# moving to netherlands: a few related questions (utrecht specific))



## sam2nl

Hi, 

I am looking forward to move from Singapore to Netherlands, sometimes around the end of September. I have a few related questions regarding the move. 

My office is in Haarlem, but I could not find a place in any IB schools near Haarlem for my son. Fortunately, the new international school opening in Utrecht had a place and so I need to live in Utrecht for this year. Maybe next year, I can try to find a school closer to Haarlem, so that my commute time decreases. 

Related questions: 

1)
The school is somewhere in the oost area. What are good places/suburbs around that area ? I have been checking a few sites sites for apartments/houses Problem is I have no idea of the area that is considered good vs something that is considered bad. I read somewhere that Wilheminapark and Wittevrouwen are considered good while others suggesting Leidche Rijn. stopdecriminaliteit website shows a lot of crimes in some areas while relatively low in Leidche Rijn. So what are considered good areas/neighbourhoods ?

===

PROBLEM 1
Rewrite the paragraph in the forum post about moving to Utrecht that begins "My office is in Haarlem" as a short bulleted list, keeping its main facts.
PROBLEM 2
Please decide whether each statement agrees with the forum post about moving to Utrecht. Answer yes or no, and quote the words from the post that settle it.
(a) The writer's office is in Utrecht.
(b) The school is located in the oost area.
(c) The move is planned for around the end of September.
PROBLEM 3
Carry on the forum post about moving to Utrecht from the point where it stops.

GIVEN DATA
===

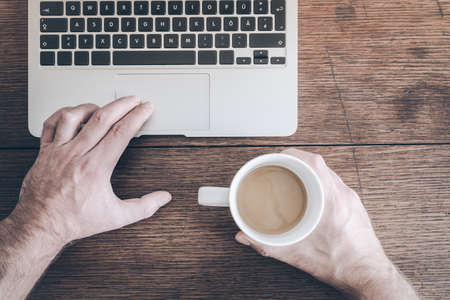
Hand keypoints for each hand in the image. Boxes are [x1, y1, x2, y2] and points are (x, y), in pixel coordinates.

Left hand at [12, 96, 171, 245]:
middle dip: (122, 104)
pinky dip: (64, 114)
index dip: (137, 116)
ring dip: (93, 107)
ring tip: (104, 107)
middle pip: (102, 118)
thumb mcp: (116, 217)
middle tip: (133, 99)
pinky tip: (73, 114)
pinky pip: (51, 124)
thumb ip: (144, 207)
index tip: (146, 108)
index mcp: (96, 167)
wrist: (40, 225)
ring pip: (75, 116)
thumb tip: (162, 198)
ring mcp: (58, 151)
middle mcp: (76, 155)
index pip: (122, 132)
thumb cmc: (75, 220)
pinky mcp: (44, 152)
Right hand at [235, 149, 417, 298]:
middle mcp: (344, 195)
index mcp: (332, 201)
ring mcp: (351, 199)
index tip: (279, 156)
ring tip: (292, 177)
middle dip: (297, 161)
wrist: (367, 275)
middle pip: (320, 164)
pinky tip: (310, 192)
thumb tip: (246, 237)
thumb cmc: (340, 265)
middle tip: (280, 166)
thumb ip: (267, 245)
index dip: (294, 154)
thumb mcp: (296, 254)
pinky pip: (335, 183)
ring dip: (309, 171)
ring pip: (328, 173)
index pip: (314, 163)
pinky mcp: (354, 205)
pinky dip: (319, 182)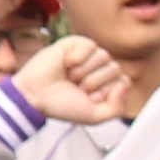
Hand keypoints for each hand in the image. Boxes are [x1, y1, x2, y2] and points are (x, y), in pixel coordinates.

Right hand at [10, 34, 126, 125]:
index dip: (107, 92)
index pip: (123, 81)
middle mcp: (97, 68)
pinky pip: (91, 45)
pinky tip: (66, 64)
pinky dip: (78, 58)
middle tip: (75, 87)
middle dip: (94, 83)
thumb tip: (124, 82)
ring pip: (104, 56)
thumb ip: (118, 108)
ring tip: (69, 76)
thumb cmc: (61, 105)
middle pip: (115, 69)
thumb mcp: (94, 116)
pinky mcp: (74, 44)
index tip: (88, 98)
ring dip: (84, 72)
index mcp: (104, 83)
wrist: (35, 96)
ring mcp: (87, 55)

===

EXERCISE OUTPUT 1
- The office is in Haarlem.
- No IB school near Haarlem had a place for the son.
- The new international school opening in Utrecht had a place, so the family needs to live in Utrecht this year.
- Next year the writer may look for a school closer to Haarlem to shorten the commute.

EXERCISE OUTPUT 2
(a) No: "My office is in Haarlem"
(b) Yes: "The school is somewhere in the oost area."
(c) Yes: "sometimes around the end of September"

EXERCISE OUTPUT 3
2)
I heard that its not easy to get seats in trains during peak hours. So is it recommended to buy a second hand car/suv and drive, or use the public transport ? Trains/Bus will probably be lower with a monthly pass. google maps shows approx travel time around 50 minutes either via a car or train. So what would you recommend ? get a second hand car and drive or use the trains? Any chances of getting robbed/mugged in trains ? 

3) 
Why are sometimes houses cheaper than apartments ? 

4) 
What does Price inclusive Gas, Water, Electricity means ? does it mean all the bill is covered in the rent and no need to pay extra on top? 

5)
Based on the StopDeCriminaliteit website's burglary reports, which seems to be a lot, is it safer to look for a crowded apartment in near city rather than a nice house in a a not-so-crowded place (as seen via Google map) ? If I were a burglar, i would naturally go to a quiet house  than a crowded apartment. 

6) 
Which bank do you recommend ? 
- based on wait times, phone wait times, atm lines, online banking features, etc

7) 
Which company for mobile/internet/tv ? 
- low roaming charge, good 3g/mobile internt coverage etc


Thanks,
Sam


----------



## FinnAbroad

I recommend doing more research on Netherlands before moving there, as you seem to be rather ill-informed (SUVs are non-existent and pointless in such a tiny country with cramped cities and towns, being afraid of muggings in trains, etc.).



sam2nl said:


> 2)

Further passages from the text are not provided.